If you were faced with the zombie apocalypse every day for the rest of your life, how on earth would you handle the constant threat of being the focus of a walker’s lust for flesh? How would you try to make sense of a world where that kind of risk is normal? Imagine having to deal with losing your sanity and your most precious family members all while fending off a group of nutcases with rifles. You’re getting the picture I’m trying to paint, right? The third episode of The Walking Dead: Michonne is a tense bloodbath where the conclusion of Michonne’s story arc is coming to an end, with all hell breaking loose.

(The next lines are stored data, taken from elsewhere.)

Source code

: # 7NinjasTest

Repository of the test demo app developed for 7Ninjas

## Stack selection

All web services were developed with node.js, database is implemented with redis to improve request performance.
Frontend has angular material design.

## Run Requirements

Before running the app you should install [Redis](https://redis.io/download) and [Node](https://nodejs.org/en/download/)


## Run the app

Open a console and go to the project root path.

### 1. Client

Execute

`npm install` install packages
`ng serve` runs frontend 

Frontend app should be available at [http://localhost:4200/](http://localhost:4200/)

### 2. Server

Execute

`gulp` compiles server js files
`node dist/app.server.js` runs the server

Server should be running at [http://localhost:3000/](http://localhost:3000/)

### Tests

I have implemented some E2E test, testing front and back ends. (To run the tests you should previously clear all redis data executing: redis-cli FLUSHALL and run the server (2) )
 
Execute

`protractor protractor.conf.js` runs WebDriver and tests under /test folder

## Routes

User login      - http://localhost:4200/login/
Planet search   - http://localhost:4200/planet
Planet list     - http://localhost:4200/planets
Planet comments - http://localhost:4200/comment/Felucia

What We Deserve may not be as gripping as previous episodes, but it makes up for it with action. We’ve seen Michonne have to deal with the dead and the living in equal bouts of intensity and the final showdown sees you have to deal with both in abundance. It’s great how player choice is implemented in one particular scene: you’re trying to negotiate a deal with Norma in a heated situation, and as things go south it’s up to you to keep your head. I hadn’t seen this kind of dynamic in the previous episodes so it was refreshing to be given a chance to show your mettle in a rapidly deteriorating situation.
There is some great character interaction, especially between Michonne and Sam and her siblings. If you remember, Sam has seen her brother and her father die, all whilst facing her own death as well. As a mother herself, Michonne struggles intrinsically to show compassion for this family, but manages to despite everything she’s going through herself. There is a really sweet moment where you speak with Sam’s youngest brother Alex, and by choosing the right dialogue options, you can provide some much needed comfort.
The quality of acting here is superb. The level of emotion the characters provide is astounding, and the majority of the cast have such a natural ability. Alex and James are really good in What We Deserve, especially when child actors tend to be a little wooden. The scene in Alex’s fortress is particularly moving and James and Michonne’s interaction over choosing to have a gun or not is a particular highlight. In the end of episode two, I battered Randall’s skull with a wrench, so unfortunately he isn’t in the episode (as he has been anyway), but his sister Norma is and she does a fantastic job of flitting between desperation and power.
The star of the episode (and the series) is undoubtedly Michonne. Sam Wiley is just as excellent as she has been from the start and with the constant hallucinations and freak outs becoming more frequent in What We Deserve, Michonne is falling apart. We all know her as a strong and focused character, but her emotions are tearing her apart and Sam makes us feel such empathy for her. It’s a great dynamic seeing her try to right the wrongs of her daughters by protecting the children left alone after the deaths of their parents, and her love of these characters is the main reason she keeps on fighting.
There are quite a few technical concerns in What We Deserve, such as framerate issues and gruelling loading times. I hadn’t noticed it before, but the wait between some scenes was awful, reaching almost two minutes at times. It broke up the tension and caused a little frustration for me, especially as I just wanted to see what was going to happen with Michonne and her fellow survivors.
I really enjoyed The Walking Dead: Michonne and I’m happy Telltale Games decided to explore one of the comic’s best characters, but I felt the final episode lacked some of the series’ greatness. It is in no way a bad episode, but the absence of any real important choices and lack of surprises helps to make What We Deserve the weakest of the three episodes.
Superb acting, especially the children.
Tense showdown scene.
Bad loading times.
Choices aren’t as impactful as before.